The opposing Peoples Democratic Party (PDP) will defeat the All Progressives Congress (APC) in the 2019 presidential election, according to a report by The Economist Intelligence Unit (EIU).
THISDAY quoted EIU, the research unit of The Economist Magazine, as predicting this in its latest country forecast overview on Nigeria.
According to the report, though it would be a close contest, APC’s defeat will be fostered by chaos within the party.
“The 2019 elections will be a close contest between the ruling APC and the PDP,” the report read.
“Intra-party politics would be chaotic ahead of the poll and we ultimately expect the incumbent to lose power.”
PROBLEMS WILL PERSIST
The report said while there would be a change in the custodian of power, “instability will remain an insoluble challenge”.
It predicted that issues of insecurity, political instability will persist in the country.
It added that inflation will remain high while the naira would further depreciate but regain stability in 2022.

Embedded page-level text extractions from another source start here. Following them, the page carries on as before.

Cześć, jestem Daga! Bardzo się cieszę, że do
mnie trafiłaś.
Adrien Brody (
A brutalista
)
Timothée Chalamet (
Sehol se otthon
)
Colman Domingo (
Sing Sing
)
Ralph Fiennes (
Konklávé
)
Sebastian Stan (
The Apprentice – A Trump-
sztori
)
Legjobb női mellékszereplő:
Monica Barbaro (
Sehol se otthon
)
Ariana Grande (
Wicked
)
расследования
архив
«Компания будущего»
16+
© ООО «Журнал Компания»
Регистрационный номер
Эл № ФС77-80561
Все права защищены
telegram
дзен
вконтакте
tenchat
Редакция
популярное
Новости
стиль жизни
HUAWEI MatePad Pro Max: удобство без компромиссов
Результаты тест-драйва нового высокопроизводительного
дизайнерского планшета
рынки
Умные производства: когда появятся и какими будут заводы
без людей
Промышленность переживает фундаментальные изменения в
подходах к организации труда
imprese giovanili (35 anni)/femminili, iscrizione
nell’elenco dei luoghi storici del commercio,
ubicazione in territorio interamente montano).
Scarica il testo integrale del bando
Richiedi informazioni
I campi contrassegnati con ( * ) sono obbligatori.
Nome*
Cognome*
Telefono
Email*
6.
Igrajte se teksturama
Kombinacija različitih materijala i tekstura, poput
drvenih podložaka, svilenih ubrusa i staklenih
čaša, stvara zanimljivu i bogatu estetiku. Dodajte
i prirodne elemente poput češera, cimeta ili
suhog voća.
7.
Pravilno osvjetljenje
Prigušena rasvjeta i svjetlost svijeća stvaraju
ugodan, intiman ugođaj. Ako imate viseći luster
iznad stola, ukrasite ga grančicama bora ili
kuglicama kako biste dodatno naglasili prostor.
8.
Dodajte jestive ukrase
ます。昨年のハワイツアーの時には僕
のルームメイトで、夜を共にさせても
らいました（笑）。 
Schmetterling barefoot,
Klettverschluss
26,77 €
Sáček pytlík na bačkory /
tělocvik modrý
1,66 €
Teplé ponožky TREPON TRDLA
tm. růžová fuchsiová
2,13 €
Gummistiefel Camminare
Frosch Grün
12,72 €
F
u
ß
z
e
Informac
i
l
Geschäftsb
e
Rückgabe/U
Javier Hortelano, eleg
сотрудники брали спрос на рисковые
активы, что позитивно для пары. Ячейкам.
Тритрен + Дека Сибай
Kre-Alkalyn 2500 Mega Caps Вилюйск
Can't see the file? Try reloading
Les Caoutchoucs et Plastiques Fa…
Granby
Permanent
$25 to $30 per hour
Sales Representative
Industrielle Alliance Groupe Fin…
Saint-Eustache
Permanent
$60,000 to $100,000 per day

“We expect the PDP presidential candidate to win, but for the next administration to flounder against the same problems as the incumbent one,” it read.
“The next government is likely to be led by the PDP, the main opposition, potentially in a coalition with smaller parties, but instability will remain an insoluble challenge.
“A weak APC before the election and a troubled government thereafter implies that Nigeria’s manifold security threats will continue to fester.
“Our central forecast is, however, that the 2019 elections will be completed without a widespread breakdown in stability with Nigeria’s democracy proving once again to be robust enough to endure.
“However, we expect major unrest to continue in 2020-2022 as comprehensive solutions prove too complex and costly to implement in the medium term.
“The Central Bank of Nigeria will not act completely independently, and the overall policy agenda will be pulled in differing directions by various powerful interest groups.
“Fiscal expenditure will remain dominant by recurrent spending despite attempts to boost capital investments. Efforts to boost non-oil tax revenue will be constraint by weak bureaucratic capacity and low economic growth.
“Constrained by a crippling infrastructure deficit, economic growth will be well beneath level needed to boost job creation and increasing living standard.
“Inflation will generally remain high over the forecast period (2018-2022) amid expansionary fiscal policy and high food prices stemming from government efforts to limit import and support local producers.
“The authorities will continue to interfere in the foreign exchange market although the degree of interference should eventually lessen with higher oil prices supporting reserves and broad economic confidence slowly improving.
“The naira will nonetheless depreciate over 2019-21 and be broadly stable in 2022.”
The Economist had predicted President Muhammadu Buhari’s victory in 2015.